In tale contesto assume ancora più peso il fatto che l’ISA 2025 DM04U relativo alle attività delle farmacie si sia dimostrato, per l’anno 2024, particolarmente inadatto a fotografarne la realtà post emergenza Covid-19, penalizzando i contribuenti in termini di “pagella fiscale”. Tantoché, la Federazione Nazionale dei Titolare di Farmacie (Federfarma) si è sentita in dovere di evidenziare in una nota trasmessa all’Agenzia delle Entrate le criticità e le anomalie riscontrate, in un’ottica di confronto collaborativo.

In dettaglio, Federfarma ha sollevato la questione secondo cui le stime operate dall’ISA 2025 si sarebbero rivelate distorte per effetto dell’inclusione nell’analisi delle annualità caratterizzate da risultati economici particolarmente positivi correlati alle prestazioni straordinarie rese nel periodo pandemico.

Infatti, l’emergenza Covid-19 ha determinato l’introduzione di prestazioni straordinarie di natura temporanea, quali tamponi e vaccini, che hanno inciso sulla composizione dei ricavi e, conseguentemente, sui margini e sul valore aggiunto rispetto agli esercizi “ordinari” precedenti e successivi.

La Federazione ha altresì rilevato, tra le altre cose, come ulteriore elemento di distorsione, che l’ISA 2025 non sia stato adattato nemmeno in conseguenza all’introduzione, avvenuta proprio nel periodo d’imposta 2024, della nuova remunerazione per la dispensazione del farmaco corrisposta dal Sistema Sanitario Nazionale alle farmacie del territorio. Al riguardo, Federfarma auspicava la necessità di verificare, attraverso una attenta analisi dei dati disponibili, l’impatto dell’innovazione sui ricavi e procedere a una valutazione puntuale delle eventuali variazioni intervenute, al fine di tenerne conto sia nell’evoluzione degli ISA sia nella fase di aggiornamento, attraverso la definizione di eventuali interventi correttivi.

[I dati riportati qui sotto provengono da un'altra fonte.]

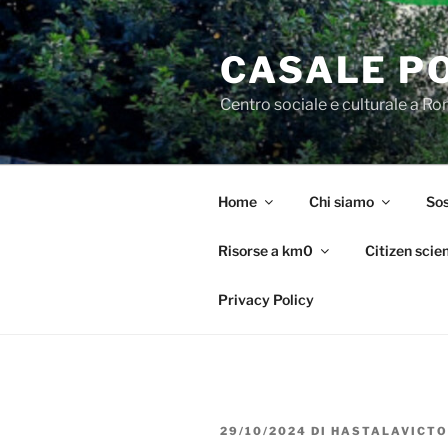
Salta
al
CASALE P
contenuto
Centro sociale e culturale a R
Home
Chi siamo
Sos
Risorse a km0
Citizen scie
Privacy Policy
PUBBLICATO
29/10/2024
DI
HASTALAVICTO
IL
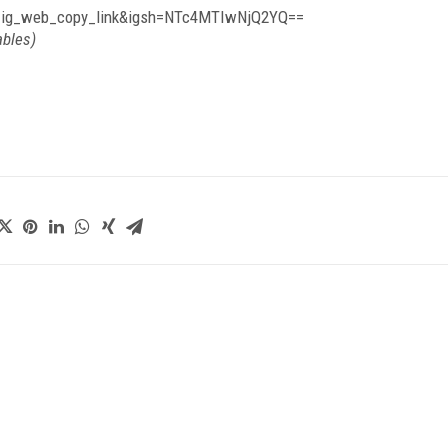
e=ig_web_copy_link&igsh=NTc4MTIwNjQ2YQ==
ables)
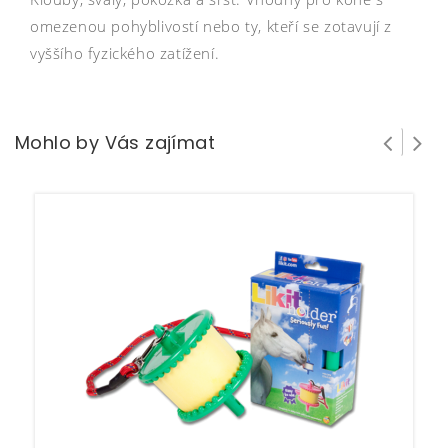
omezenou pohyblivostí nebo ty, kteří se zotavují z
vyššího fyzického zatížení.
Mohlo by Vás zajímat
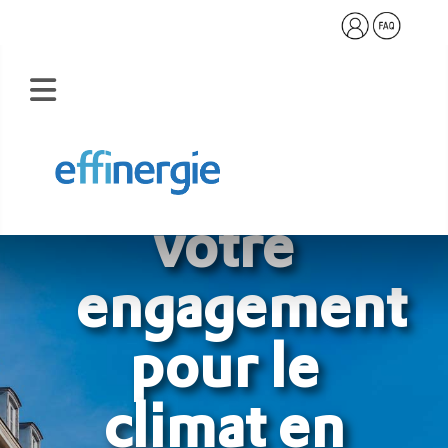
Renforcez
votre
engagement
pour le
climat en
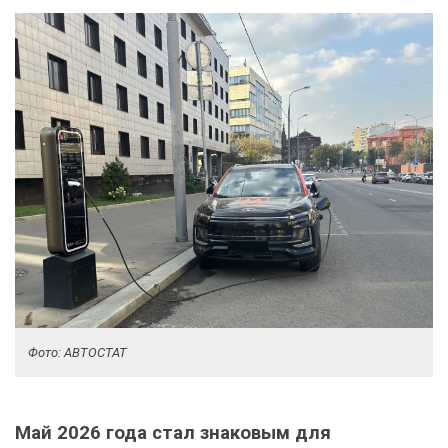
Фото: АВТОСТАТ
Май 2026 года стал знаковым для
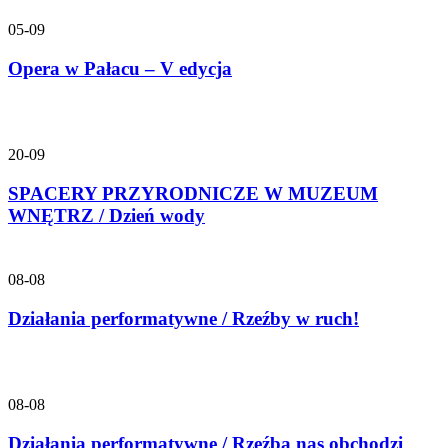
05-09
Opera w Pałacu – V edycja
20-09
SPACERY PRZYRODNICZE W MUZEUM
WNĘTRZ / Dzień wody
08-08
Działania performatywne / Rzeźby w ruch!
08-08
Działania performatywne / Rzeźba nas obchodzi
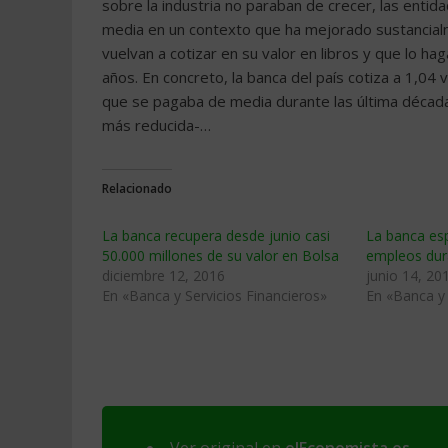
sobre la industria no paraban de crecer, las entid
media en un contexto que ha mejorado sustancialm
vuelvan a cotizar en su valor en libros y que lo ha
años. En concreto, la banca del país cotiza a 1,04 
que se pagaba de media durante las última década -
más reducida-…
Relacionado
La banca recupera desde junio casi
La banca es
50.000 millones de su valor en Bolsa
empleos dura
diciembre 12, 2016
junio 14, 20
En «Banca y Servicios Financieros»
En «Banca y 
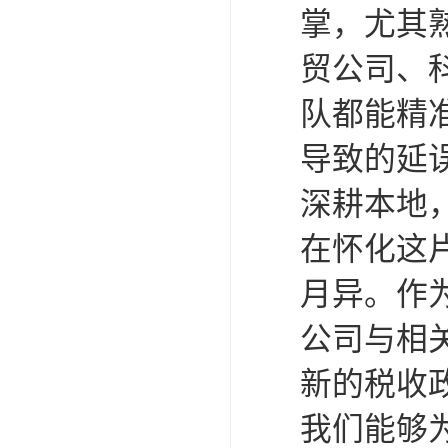
掌，尤其
贸公司、
队都能精
导致的延
深耕本地
在怀化这
月异。作
公司与相
新的税收
我们能够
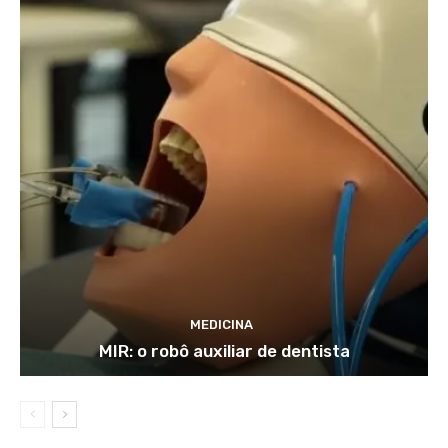
MEDICINA
MIR: o robô auxiliar de dentista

L’Agenzia delle Entrate, dal canto suo, ha fatto sapere con una nota che le segnalazioni fornite nell’occasione saranno oggetto di approfondita analisi in vista delle future evoluzioni dell’ISA applicabile al comparto farmacie.

La risposta fornita, tuttavia, lascia intendere che l’eventuale “evoluzione” non coinvolgerà l’ISA 2026, relativo al periodo d’imposta 2025, siccome l’Isa DM04U rientra tra gli indici che sono stati più recentemente oggetto di revisione.

Pertanto, nessuna buona notizia in vista nel breve termine: le criticità riscontrare per il periodo d’imposta 2024 potrebbero riproporsi anche per il periodo d’imposta 2025, oggetto della prossima campagna dichiarativa.